Misturas Filosoficas

O MEU EU IDEAL

 

         Manter a geladeira sempre arrumada, usar pouco o celular nos fins de semana, ler menos notícia política e mais Clarice Lispector, aprender a usar todos os meus aparelhos eletrônicos, com suas 233 funções, essas são algumas metas que estabeleci para esse julho de 2016. Já faz um tempo que abandonei as metas românticas para o ano, para o mês, para a vida. Estabelecer metas menos ambiciosas como ir a ferinha agroecológica perto do museu aos sábados, comprar somente três livros por mês estabelece uma relação de satisfação imediata, porque são possíveis de serem cumpridas. Saber que cumpri um item da minha lista já é suficiente para sentir que estou no caminho certo.

take me away

         Sei que nada disso importa diante da crise econômica e política que o Brasil vem passando, mas me arrisco a dizer que se não fossemos ingênuos por natureza, estaríamos contentes com o único movimento verdadeiramente possível da existência: a nossa própria mudança. O meu EU ideal acordaria simpática, faria um suco verde sem açúcar, leria o jornal que assino todos os dias na coluna de economia, ia para o pilates, na volta tomaria banho gelado ouvindo Bah.

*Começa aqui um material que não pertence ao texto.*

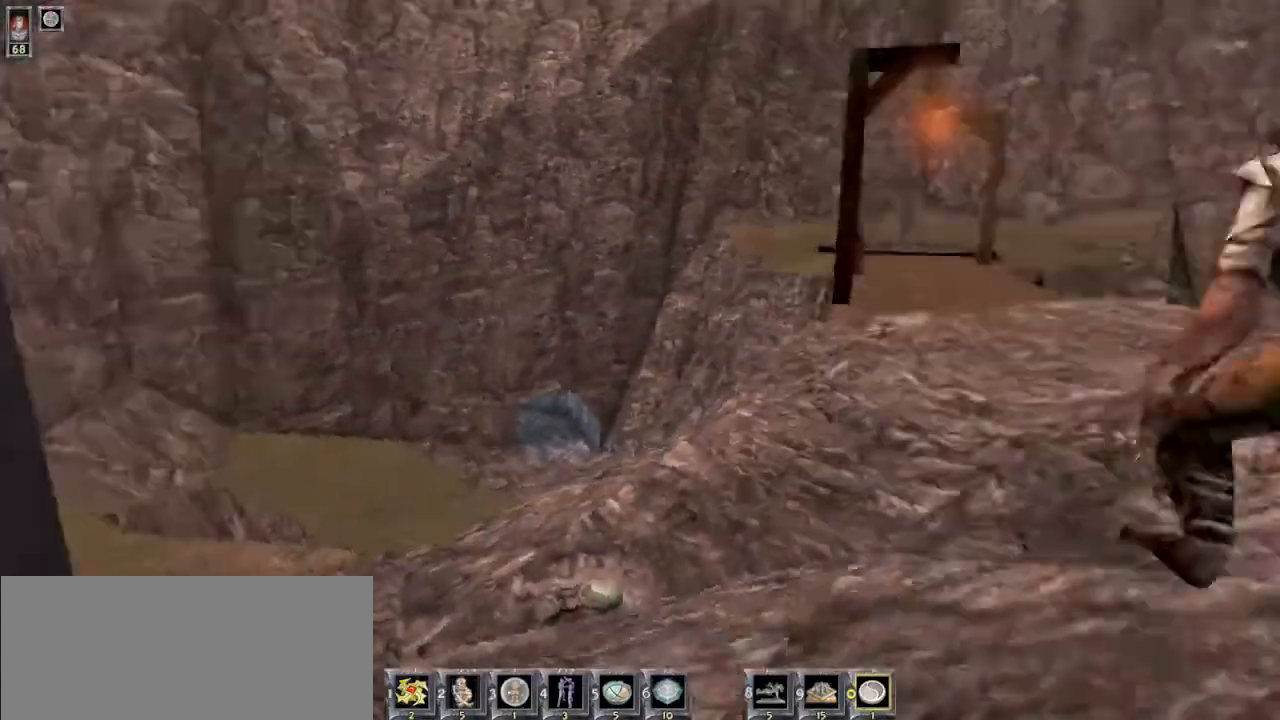
{"keys": ["a"], "mouse": [], "events": [[467, "a", "down"]]}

Antes teria dado uma volta com minha cachorra no campinho do condomínio.

Floating person

         Minha casa teria flores frescas, luz indireta, menos cores, seria um ambiente mais clean e elegante. Sempre teria bons vinhos que não fossem muito caros, saberia fazer peixe no papelote no ponto certo, meu pão seria fofinho e o bolo nunca estaria doce demais. Os livros da mesinha de centro seriam realmente lidos e vistos, por mim e pelas visitas. Eu frequentaria teatros e mostras de arte entendendo tudo e dando aquelas risadas de quem faz parte do maravilhoso e restrito mundo da inteligência. Todas as centenas de livro que eu compro e os que ainda vou comprar seriam realmente lidos. Eu jamais xingaria os que estacionam nas vagas especiais que preciso. Escreveria religiosamente e publicaria três vezes por semana aqui no blog. Jamais dormiria de maquiagem, não comeria doces, tomaria menos café e acharia roupa nova uma tolice de gente fútil, jamais esqueceria de pagar um carnê, e sobretudo, falaria pouco.

Row of legs in the air wearing red boots.

         Mas existem umas coisas em meu eu real que não abro mão, a certeza de que não sou uma pessoa idealizada e que só permanecem comigo três categorias de pessoas: minha mãe, meu marido e aqueles seres estranhíssimos que gostam dos meus piores defeitos, meus amigos, e assim, eu vou dosando meu eu real com meu ideal na busca incessante por ser uma pessoa melhor.